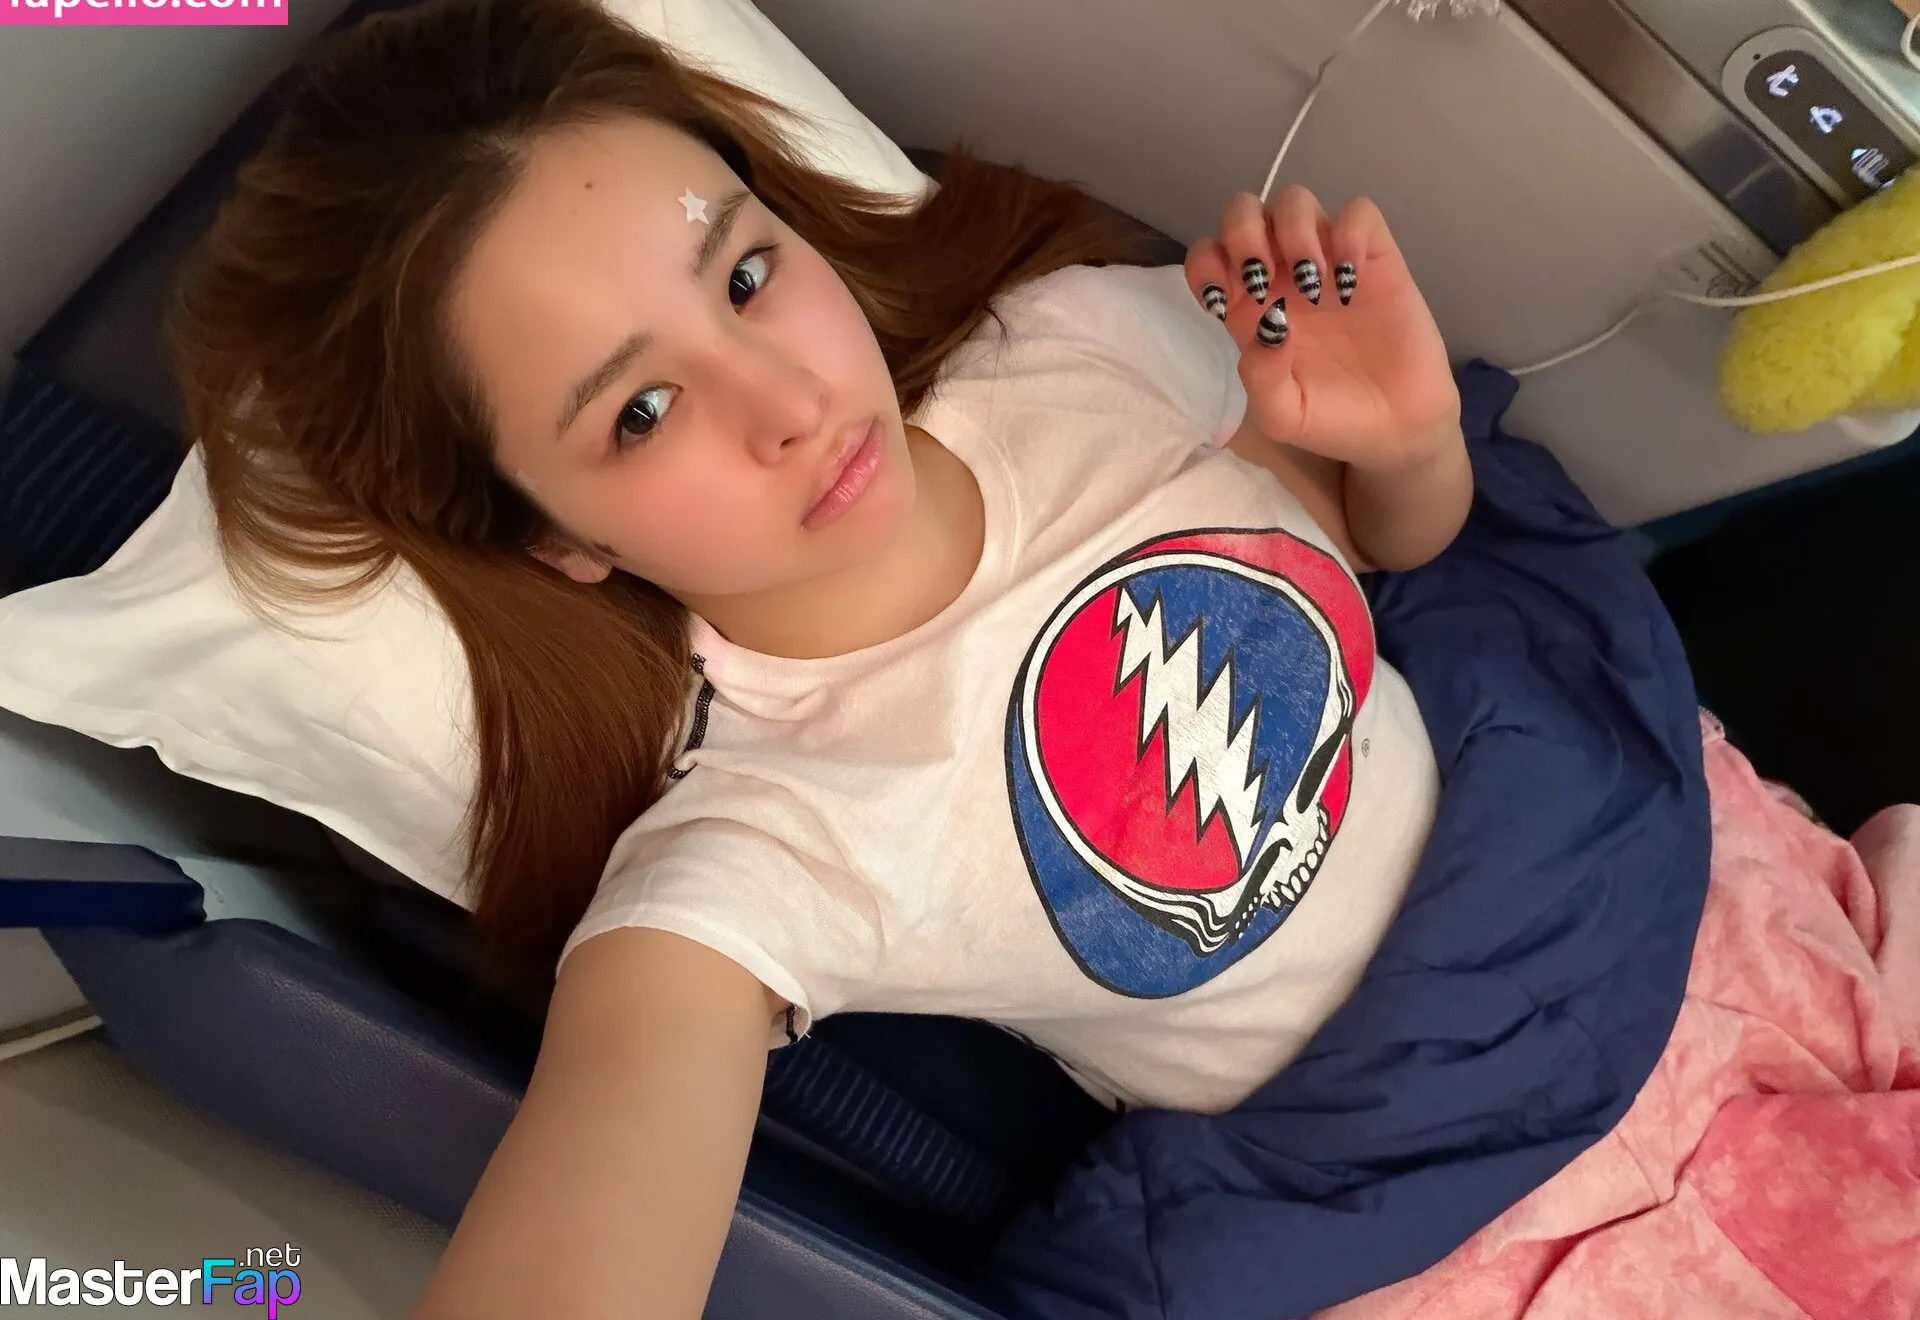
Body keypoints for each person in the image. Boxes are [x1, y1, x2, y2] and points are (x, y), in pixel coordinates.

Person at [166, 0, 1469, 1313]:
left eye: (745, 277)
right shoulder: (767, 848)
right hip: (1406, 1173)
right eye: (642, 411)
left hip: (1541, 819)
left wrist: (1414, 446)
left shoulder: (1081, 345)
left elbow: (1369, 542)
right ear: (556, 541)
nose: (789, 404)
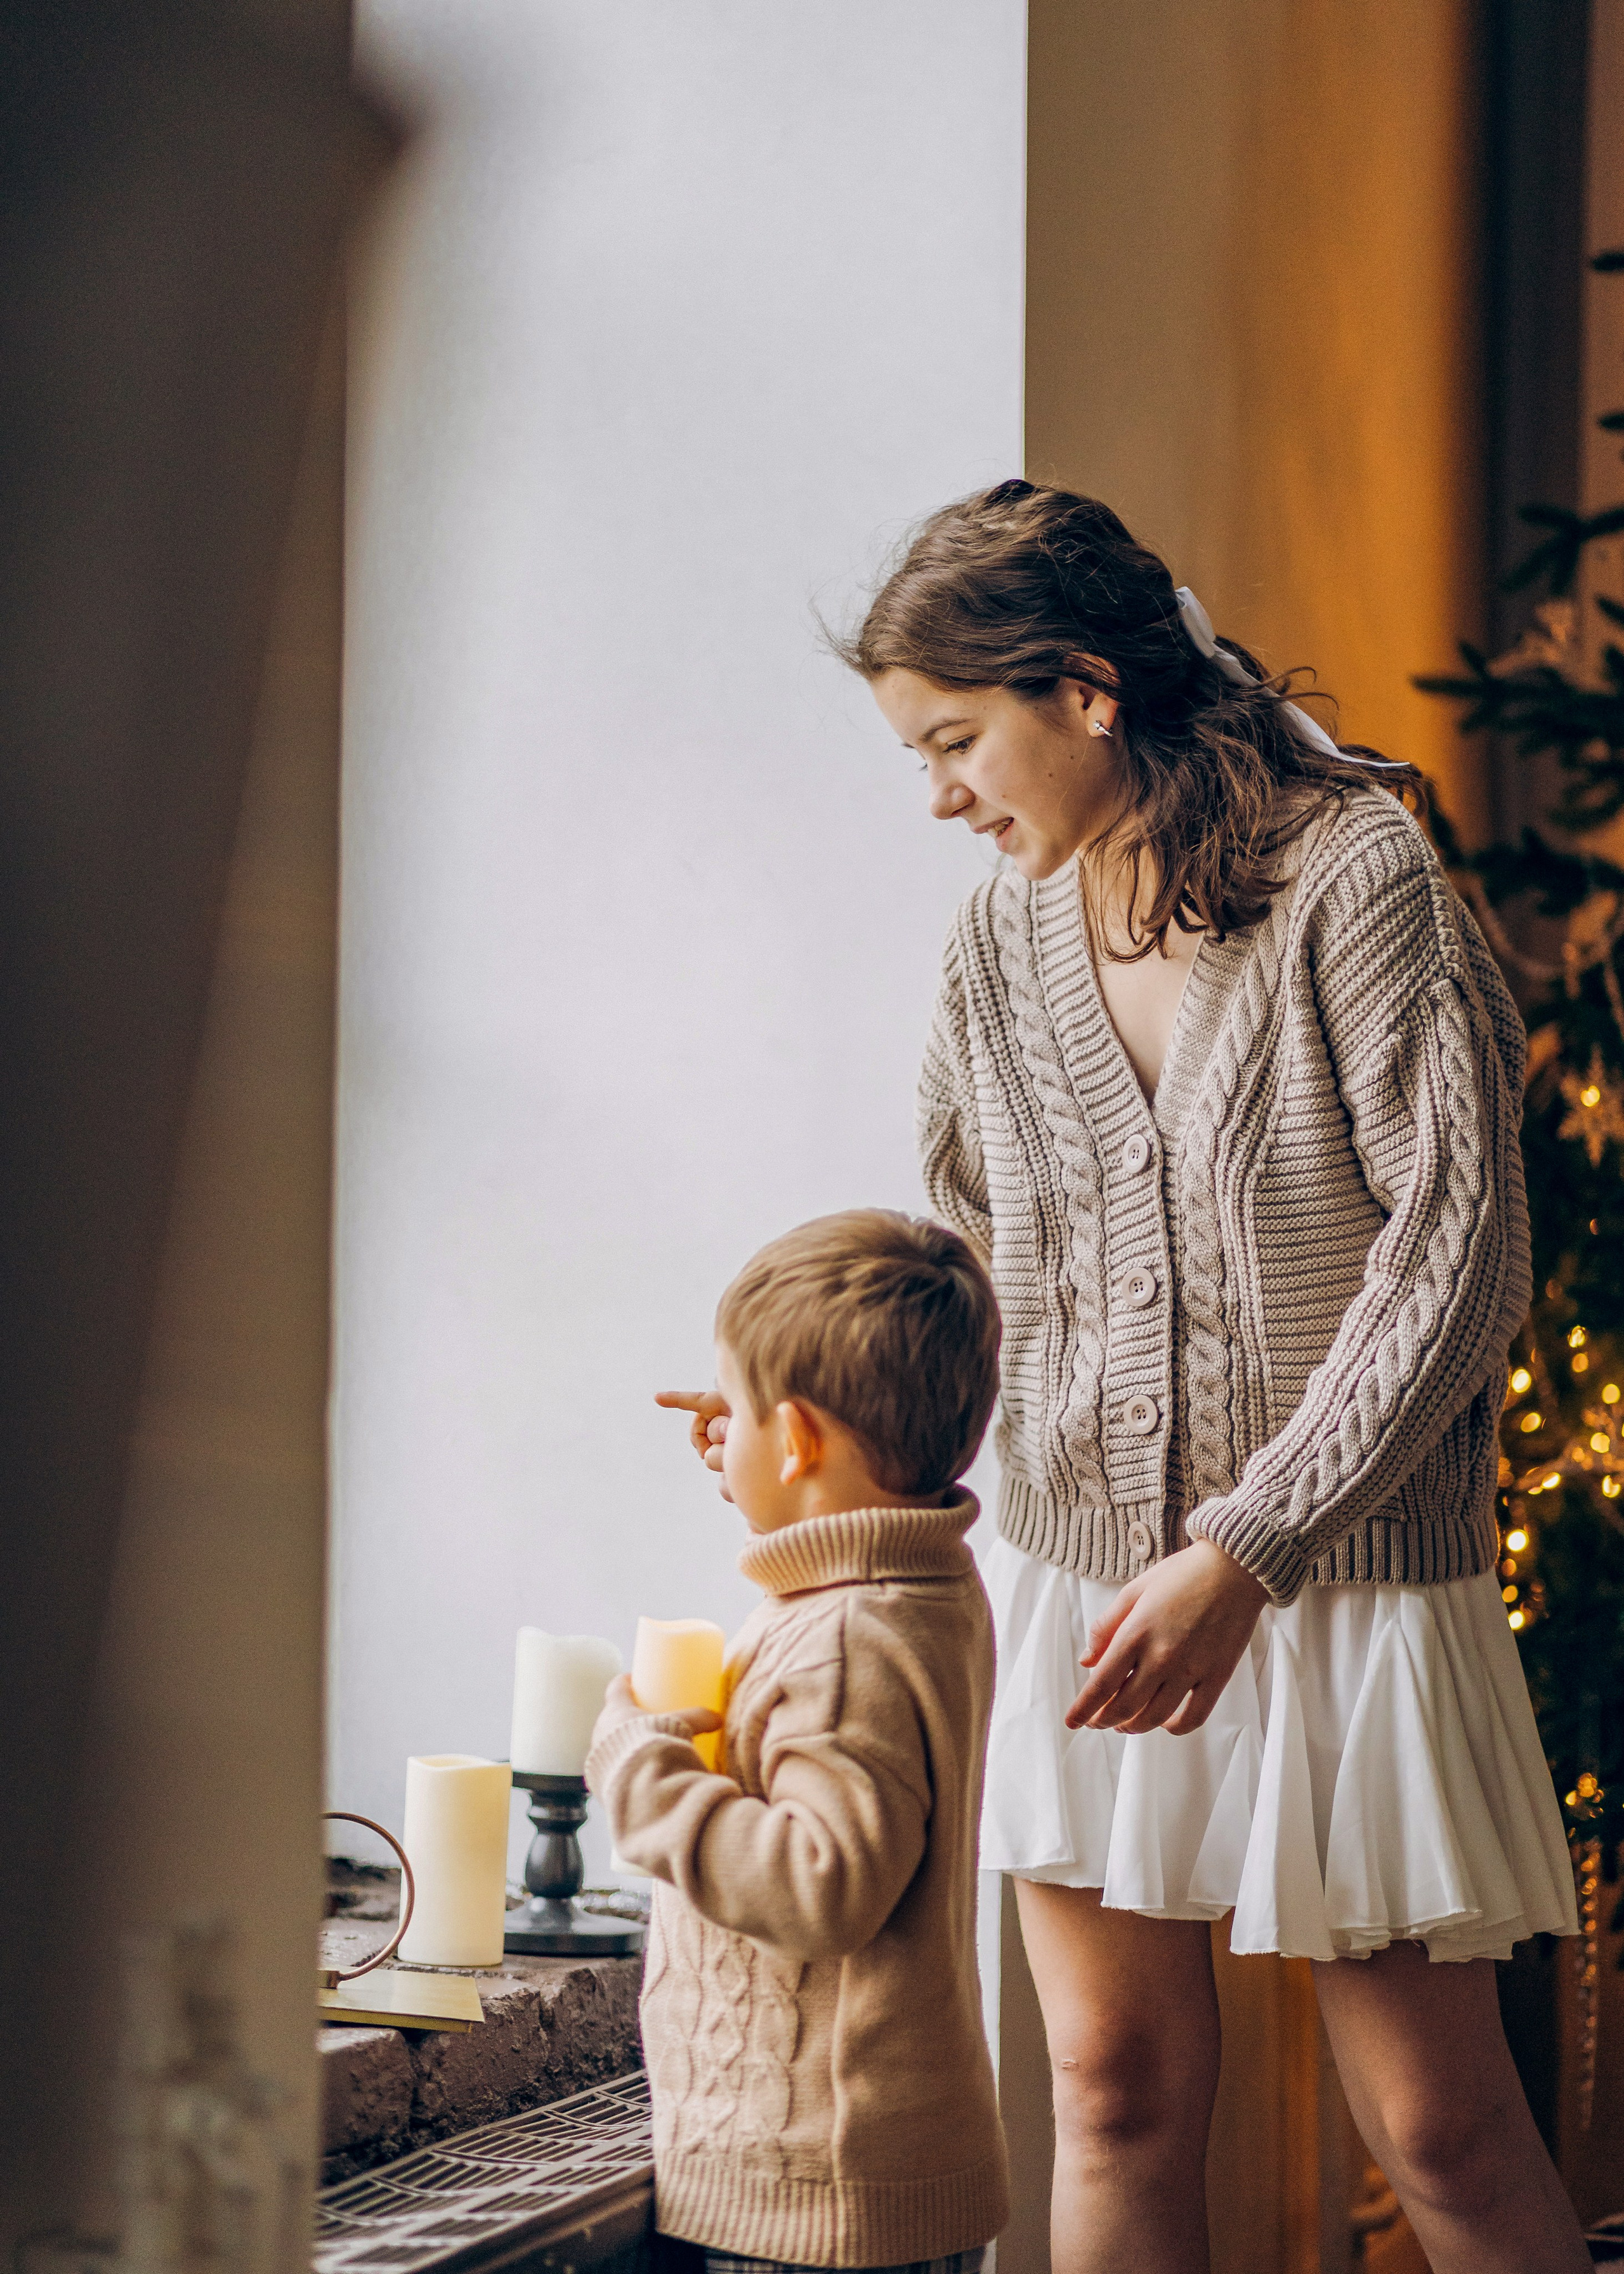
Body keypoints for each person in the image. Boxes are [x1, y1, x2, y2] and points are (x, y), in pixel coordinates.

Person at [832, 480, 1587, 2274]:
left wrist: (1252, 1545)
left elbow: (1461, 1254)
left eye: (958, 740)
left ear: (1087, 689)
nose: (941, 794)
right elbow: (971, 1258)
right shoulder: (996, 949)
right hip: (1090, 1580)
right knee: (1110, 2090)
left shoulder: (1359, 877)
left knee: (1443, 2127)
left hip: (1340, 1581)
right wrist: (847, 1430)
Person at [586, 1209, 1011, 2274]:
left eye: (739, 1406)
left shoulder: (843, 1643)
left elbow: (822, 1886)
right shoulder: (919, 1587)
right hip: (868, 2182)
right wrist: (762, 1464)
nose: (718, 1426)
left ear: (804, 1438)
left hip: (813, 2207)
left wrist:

* ACTIVITY:
With the pictures left out, return each entry exactly as written.

* SOLVED EXERCISE:
Body keypoints for each person in the image. Boxes are [x1, y1, x2, y2] and points are (x, y), in pixel coordinates.

Person at [166, 0, 1469, 1313]:
left eye: (745, 277)
right shoulder: (767, 848)
right hip: (1406, 1173)
right eye: (642, 411)
left hip: (1541, 819)
left wrist: (1414, 446)
left shoulder: (1081, 345)
left elbow: (1369, 542)
right ear: (556, 541)
nose: (789, 404)
Body keypoints for each person in the image. Boxes are [x1, y1, x2, y2] and points are (x, y), in pixel coordinates.

Person at [832, 480, 1587, 2274]:
left wrist: (1252, 1545)
left elbow: (1461, 1254)
left eye: (958, 740)
left ear: (1087, 689)
nose: (941, 794)
right elbow: (971, 1258)
right shoulder: (996, 949)
right hip: (1090, 1580)
right knee: (1110, 2090)
left shoulder: (1359, 877)
left knee: (1443, 2127)
left hip: (1340, 1581)
right wrist: (847, 1430)
Person at [586, 1209, 1011, 2274]:
left eye: (739, 1406)
left shoulder: (843, 1643)
left elbow: (822, 1886)
right shoulder: (919, 1587)
right hip: (868, 2182)
right wrist: (762, 1464)
nose: (718, 1426)
left ear: (804, 1438)
left hip: (813, 2207)
left wrist:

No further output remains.